Senado mudará projeto que expõe Ideb na porta da escola

Leitura da proposta na Comissão de Educação gerou pedidos de vistas para alterar forma de exposição da nota

Cinthia Rodrigues, iG São Paulo |

A Comissão de Educação do Senado adiou a votação do projeto que torna obrigatória a exposição do Índice da Educação Básica (Ideb) na porta das escolas. O senador Cassio Cunha Lima (PSDB-PB) alegou que a proposta pode causar constrangimento e pediu vistas para modificar a redação.

Divulgação
O Secretário de Educação de Goiás, Thiago Peixoto, inaugura placa em uma das poucas escolas com nota acima de 5
A proposta da senadora Lucia Vânia (PSDB-GO) obriga todas as unidades públicas de ensino fundamental e médio a instalar uma placa de pelo menos um metro quadrado junto a porta principal com os dados do Ideb. O relator, senador Sérgio Petecão (PSD-AC), votou de forma favorável, mas em seguida dois parlamentares disseram que é preciso mais análise.
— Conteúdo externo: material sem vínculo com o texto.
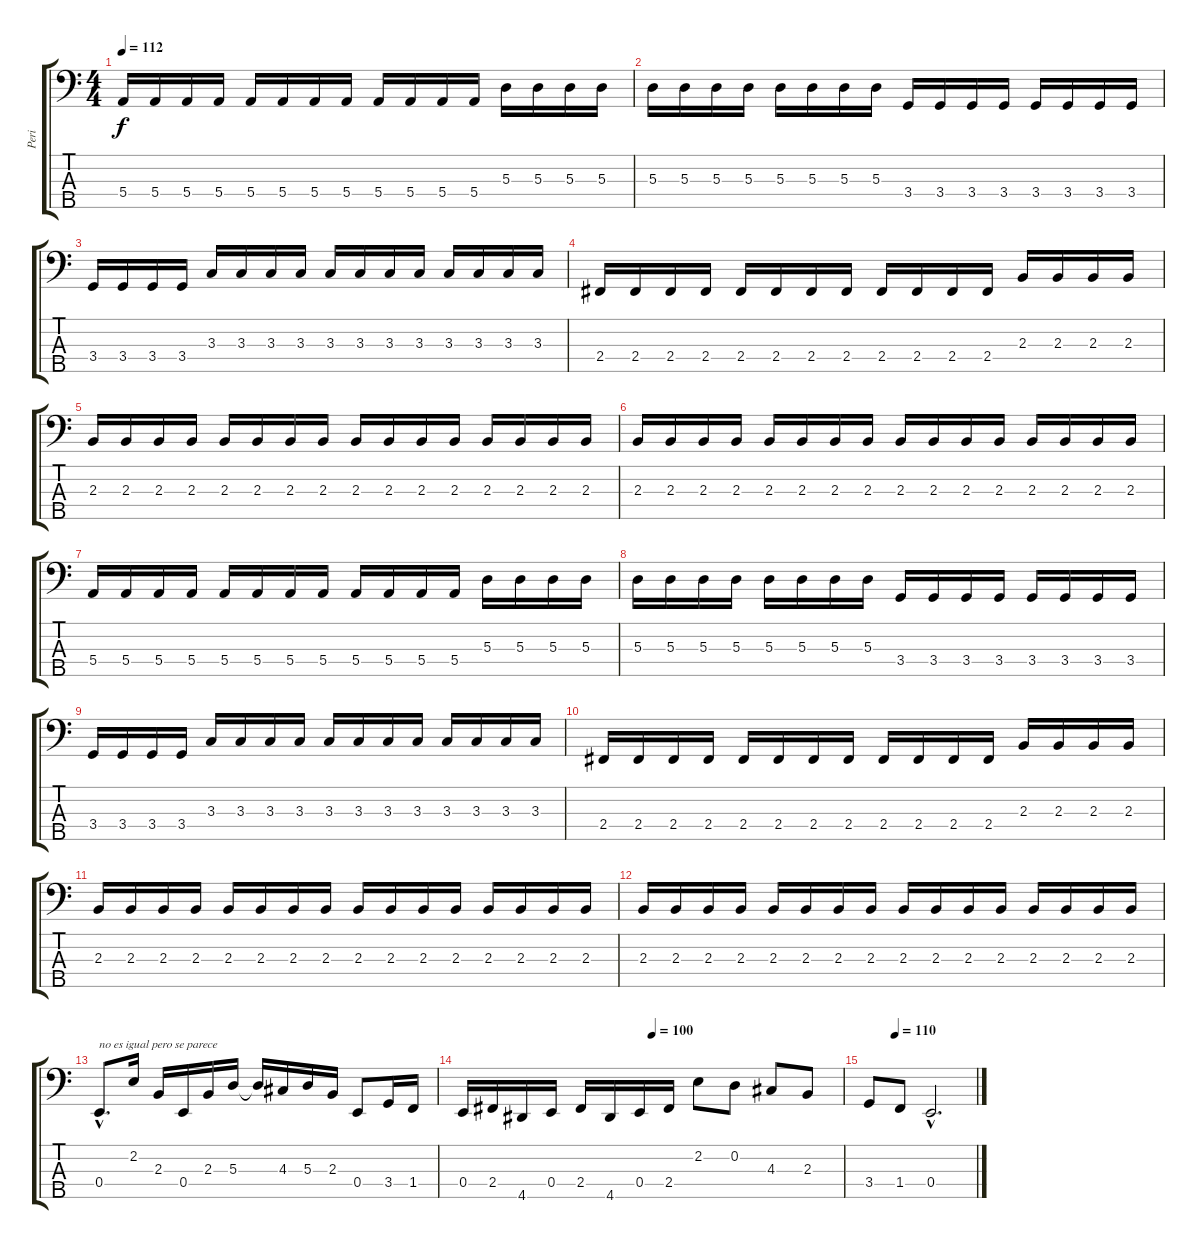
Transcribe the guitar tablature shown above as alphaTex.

"Esses dados devem ser amplamente divulgados no interior da escola. Para que todos possam acompanhar. Expor na porta vai provocar disputa de escola para escola e corrida em busca de matrículas por parte dos pais nas escolas melhor avaliadas", afirmou.

Wellington Dias (PT-PI) também discordou. "Da forma como está pode criar estigma. Às vezes, a escola teve um problema conjuntural, um professor que adoece, por exemplo, e vai ser exposta unicamente por isso. Acho que o objetivo é nobre, bate com os interesses de ter o ideb, de dar o direito de escola de qualidade aos pais no momento da matrícula, mas podemos pensar em uma forma que não estigmatize", disse. Agora, o projeto fica disponível para revisão e propostas de modificações por cinco dias, depois pode voltar a ser votado.

O projeto foi proposto tanto no Senado quanto na Câmara a partir de uma ideia do economista Gustavo Ioschpe . Educadores se mostraram contrários . Ainda assim o projeto entrou em vigor no Estado de Goiás e no município do Rio de Janeiro.

O iG entrevistou especialistas no Estatudo da Criança e do Adolescente (ECA) que analisaram o projeto e apontaram a inconstitucionalidade da medida. Em seguida, entidades como a Fundação Abrinq iniciaram campanha contra a proposta. A promotoria do Rio foi acionada pelo Movimento de Direitos Humanos, mas nunca se posicionou.